• Supplied entries:
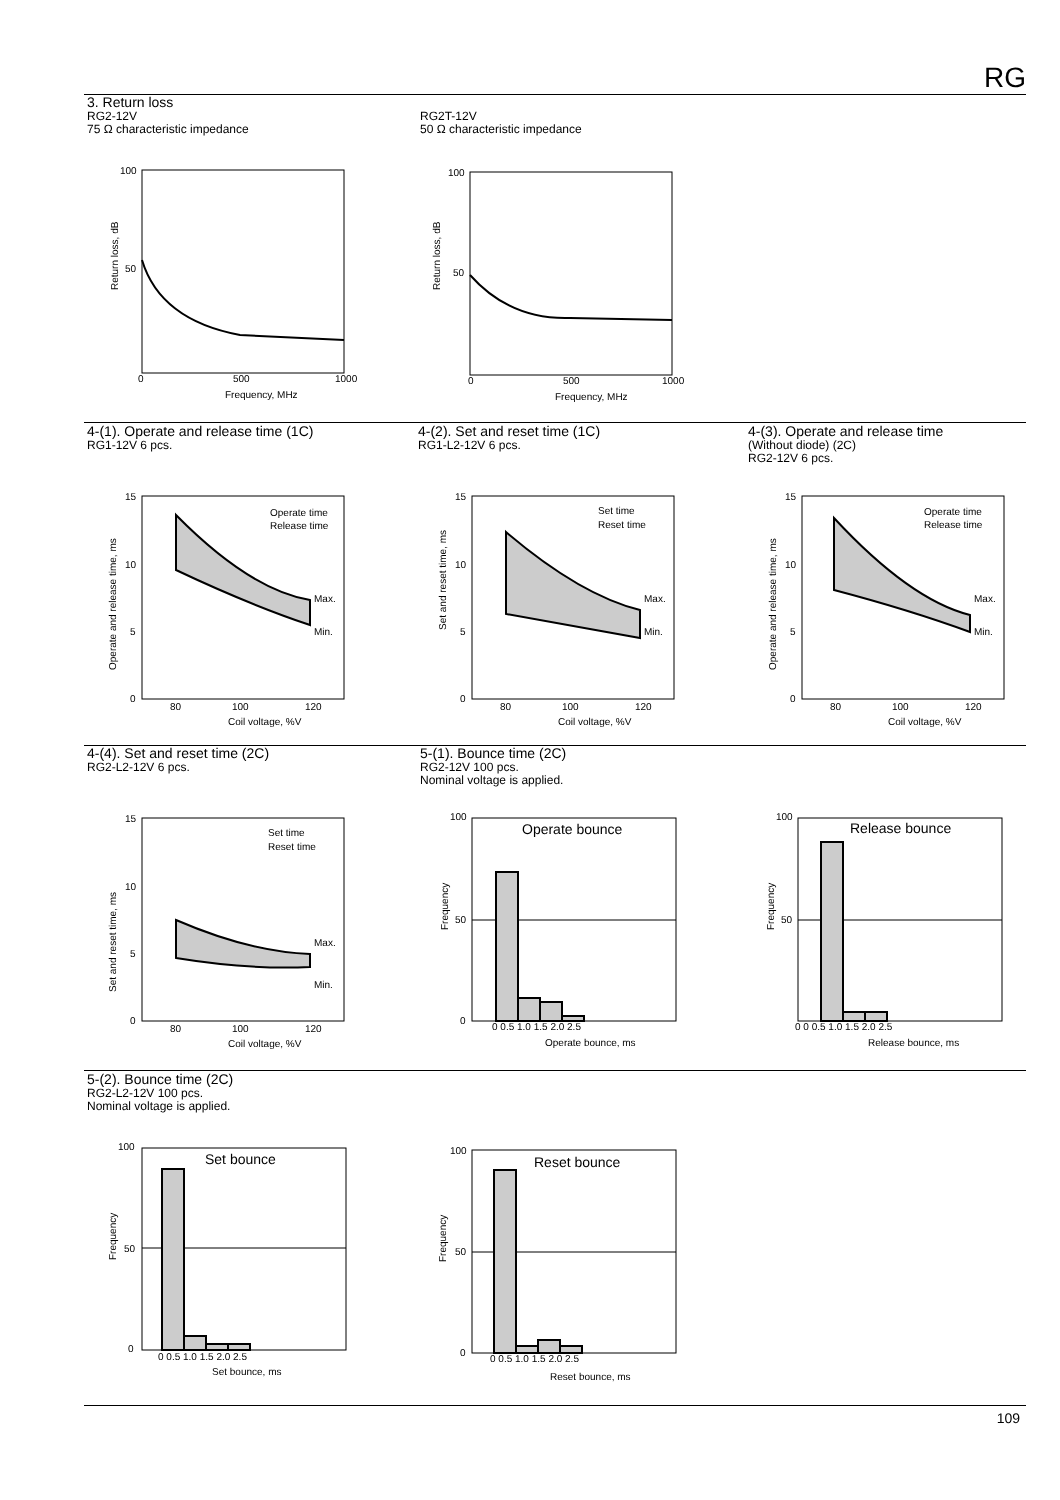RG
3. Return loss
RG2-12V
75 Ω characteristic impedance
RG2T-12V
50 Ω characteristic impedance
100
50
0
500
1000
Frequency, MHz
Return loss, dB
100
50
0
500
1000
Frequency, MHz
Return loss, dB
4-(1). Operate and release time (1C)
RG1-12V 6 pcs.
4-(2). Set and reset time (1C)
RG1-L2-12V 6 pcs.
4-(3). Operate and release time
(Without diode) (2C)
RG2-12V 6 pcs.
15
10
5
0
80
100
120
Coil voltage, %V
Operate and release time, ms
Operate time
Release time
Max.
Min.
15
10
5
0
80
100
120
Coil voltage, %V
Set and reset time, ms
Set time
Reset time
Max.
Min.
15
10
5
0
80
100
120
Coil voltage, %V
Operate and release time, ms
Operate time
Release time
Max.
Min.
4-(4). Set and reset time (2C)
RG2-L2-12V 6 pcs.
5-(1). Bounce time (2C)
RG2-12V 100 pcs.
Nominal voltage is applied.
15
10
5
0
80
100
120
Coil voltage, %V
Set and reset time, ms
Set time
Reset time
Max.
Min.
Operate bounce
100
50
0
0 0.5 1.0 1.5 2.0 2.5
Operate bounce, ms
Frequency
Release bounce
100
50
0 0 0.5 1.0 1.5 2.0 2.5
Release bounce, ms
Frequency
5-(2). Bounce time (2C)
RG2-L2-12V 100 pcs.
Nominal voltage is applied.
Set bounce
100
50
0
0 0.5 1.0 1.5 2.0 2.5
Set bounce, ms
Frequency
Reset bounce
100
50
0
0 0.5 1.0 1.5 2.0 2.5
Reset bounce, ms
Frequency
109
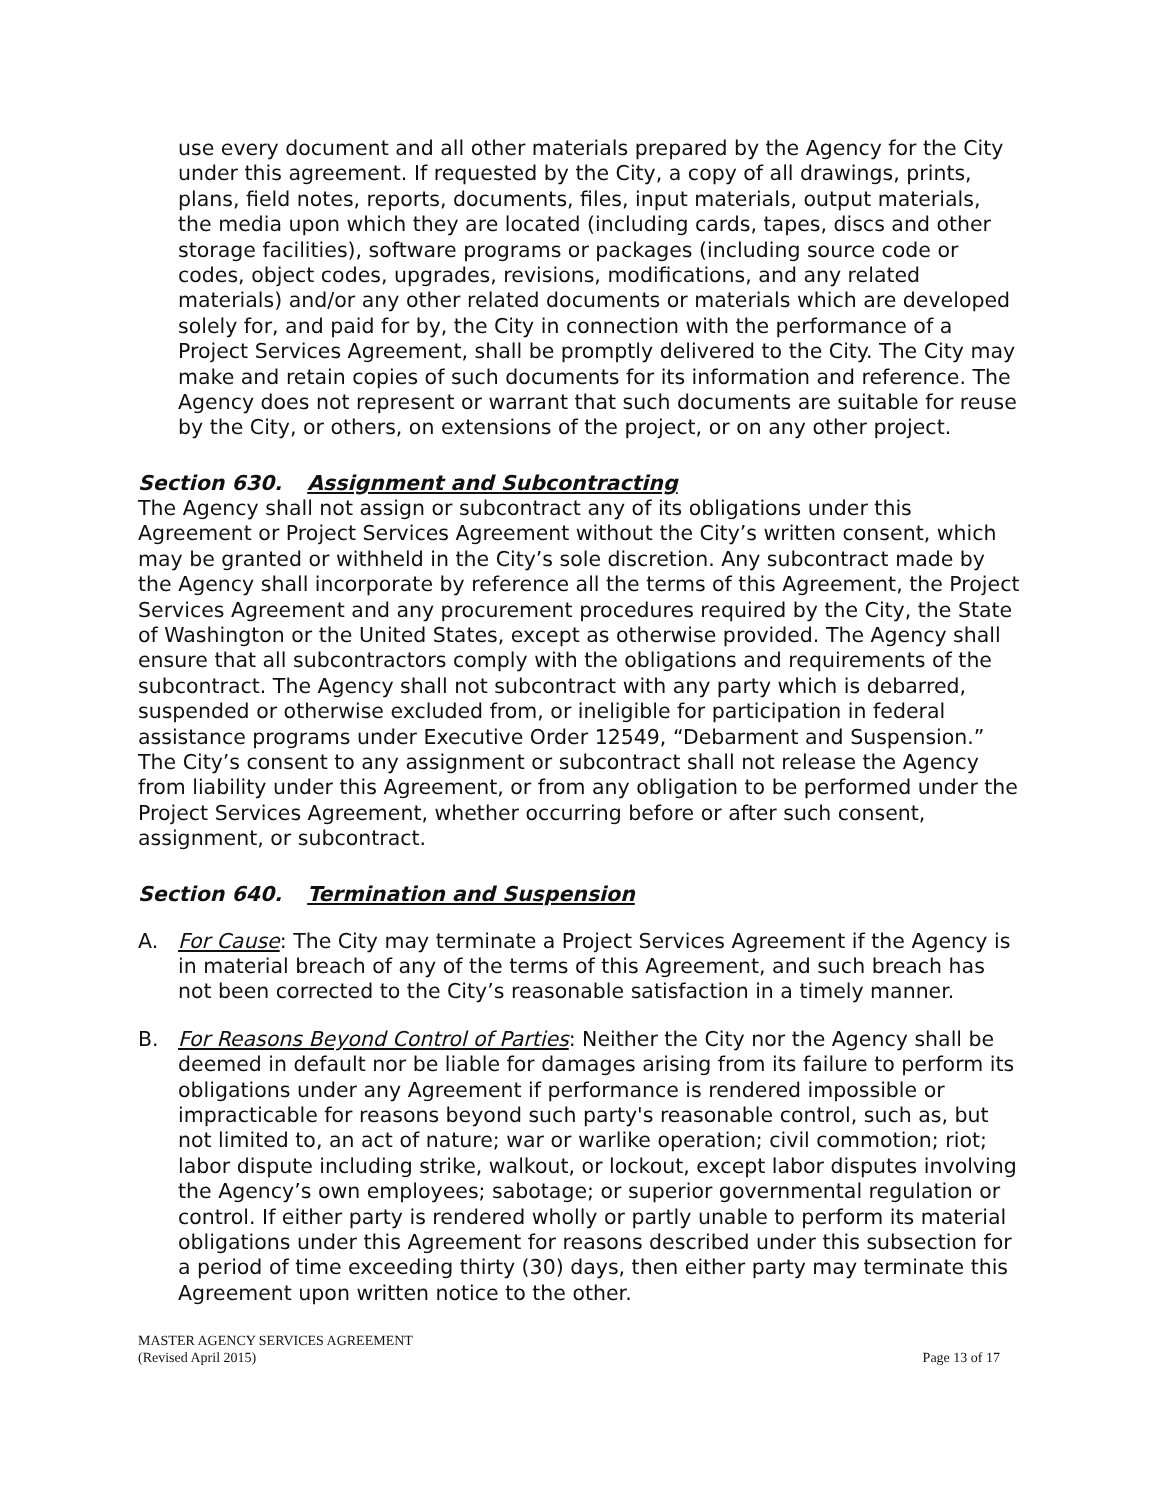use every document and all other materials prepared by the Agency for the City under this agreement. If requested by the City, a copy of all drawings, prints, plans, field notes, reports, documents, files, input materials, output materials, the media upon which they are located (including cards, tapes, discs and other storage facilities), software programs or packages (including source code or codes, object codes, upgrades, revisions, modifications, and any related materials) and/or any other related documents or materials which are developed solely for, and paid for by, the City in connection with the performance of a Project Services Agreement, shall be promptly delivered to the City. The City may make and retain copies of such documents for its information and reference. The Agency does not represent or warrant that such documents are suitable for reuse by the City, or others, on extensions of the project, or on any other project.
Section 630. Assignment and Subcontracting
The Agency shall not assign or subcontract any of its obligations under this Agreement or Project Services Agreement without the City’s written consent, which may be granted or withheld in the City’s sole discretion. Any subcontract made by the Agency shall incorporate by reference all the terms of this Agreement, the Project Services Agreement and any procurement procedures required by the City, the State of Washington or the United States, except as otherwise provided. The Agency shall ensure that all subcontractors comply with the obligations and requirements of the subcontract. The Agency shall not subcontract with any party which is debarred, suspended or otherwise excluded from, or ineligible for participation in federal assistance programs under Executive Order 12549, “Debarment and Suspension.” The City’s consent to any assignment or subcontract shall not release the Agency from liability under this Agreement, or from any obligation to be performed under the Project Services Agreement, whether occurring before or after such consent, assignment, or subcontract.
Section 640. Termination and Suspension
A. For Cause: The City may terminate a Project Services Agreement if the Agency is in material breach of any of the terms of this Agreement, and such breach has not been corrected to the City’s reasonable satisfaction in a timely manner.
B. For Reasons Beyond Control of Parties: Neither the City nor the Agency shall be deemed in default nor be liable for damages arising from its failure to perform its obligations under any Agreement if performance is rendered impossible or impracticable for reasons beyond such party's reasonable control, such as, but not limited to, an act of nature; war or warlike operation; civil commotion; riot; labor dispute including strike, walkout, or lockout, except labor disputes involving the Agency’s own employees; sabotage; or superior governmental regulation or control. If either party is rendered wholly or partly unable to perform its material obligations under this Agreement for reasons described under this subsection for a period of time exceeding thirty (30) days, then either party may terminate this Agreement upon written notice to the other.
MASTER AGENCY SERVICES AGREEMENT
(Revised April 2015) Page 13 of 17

• What to work on: Omitting the pictures, write out the material above exactly as it stands.

• Exercise answer:
RG
3. Return loss
RG2-12V
75 Ω characteristic impedance
RG2T-12V
50 Ω characteristic impedance
100
50
0
500
1000
Frequency, MHz
Return loss, dB
100
50
0
500
1000
Frequency, MHz
Return loss, dB
4-(1). Operate and release time (1C)
RG1-12V 6 pcs.
4-(2). Set and reset time (1C)
RG1-L2-12V 6 pcs.
4-(3). Operate and release time
(Without diode) (2C)
RG2-12V 6 pcs.
15
10
5
0
80
100
120
Coil voltage, %V
Operate and release time, ms
Operate time
Release time
Max.
Min.
15
10
5
0
80
100
120
Coil voltage, %V
Set and reset time, ms
Set time
Reset time
Max.
Min.
15
10
5
0
80
100
120
Coil voltage, %V
Operate and release time, ms
Operate time
Release time
Max.
Min.
4-(4). Set and reset time (2C)
RG2-L2-12V 6 pcs.
5-(1). Bounce time (2C)
RG2-12V 100 pcs.
Nominal voltage is applied.
15
10
5
0
80
100
120
Coil voltage, %V
Set and reset time, ms
Set time
Reset time
Max.
Min.
Operate bounce
100
50
0
0 0.5 1.0 1.5 2.0 2.5
Operate bounce, ms
Frequency
Release bounce
100
50
0 0 0.5 1.0 1.5 2.0 2.5
Release bounce, ms
Frequency
5-(2). Bounce time (2C)
RG2-L2-12V 100 pcs.
Nominal voltage is applied.
Set bounce
100
50
0
0 0.5 1.0 1.5 2.0 2.5
Set bounce, ms
Frequency
Reset bounce
100
50
0
0 0.5 1.0 1.5 2.0 2.5
Reset bounce, ms
Frequency
109
use every document and all other materials prepared by the Agency for the City under this agreement. If requested by the City, a copy of all drawings, prints, plans, field notes, reports, documents, files, input materials, output materials, the media upon which they are located (including cards, tapes, discs and other storage facilities), software programs or packages (including source code or codes, object codes, upgrades, revisions, modifications, and any related materials) and/or any other related documents or materials which are developed solely for, and paid for by, the City in connection with the performance of a Project Services Agreement, shall be promptly delivered to the City. The City may make and retain copies of such documents for its information and reference. The Agency does not represent or warrant that such documents are suitable for reuse by the City, or others, on extensions of the project, or on any other project.
Section 630. Assignment and Subcontracting
The Agency shall not assign or subcontract any of its obligations under this Agreement or Project Services Agreement without the City’s written consent, which may be granted or withheld in the City’s sole discretion. Any subcontract made by the Agency shall incorporate by reference all the terms of this Agreement, the Project Services Agreement and any procurement procedures required by the City, the State of Washington or the United States, except as otherwise provided. The Agency shall ensure that all subcontractors comply with the obligations and requirements of the subcontract. The Agency shall not subcontract with any party which is debarred, suspended or otherwise excluded from, or ineligible for participation in federal assistance programs under Executive Order 12549, “Debarment and Suspension.” The City’s consent to any assignment or subcontract shall not release the Agency from liability under this Agreement, or from any obligation to be performed under the Project Services Agreement, whether occurring before or after such consent, assignment, or subcontract.
Section 640. Termination and Suspension
A. For Cause: The City may terminate a Project Services Agreement if the Agency is in material breach of any of the terms of this Agreement, and such breach has not been corrected to the City’s reasonable satisfaction in a timely manner.
B. For Reasons Beyond Control of Parties: Neither the City nor the Agency shall be deemed in default nor be liable for damages arising from its failure to perform its obligations under any Agreement if performance is rendered impossible or impracticable for reasons beyond such party's reasonable control, such as, but not limited to, an act of nature; war or warlike operation; civil commotion; riot; labor dispute including strike, walkout, or lockout, except labor disputes involving the Agency’s own employees; sabotage; or superior governmental regulation or control. If either party is rendered wholly or partly unable to perform its material obligations under this Agreement for reasons described under this subsection for a period of time exceeding thirty (30) days, then either party may terminate this Agreement upon written notice to the other.
MASTER AGENCY SERVICES AGREEMENT
(Revised April 2015) Page 13 of 17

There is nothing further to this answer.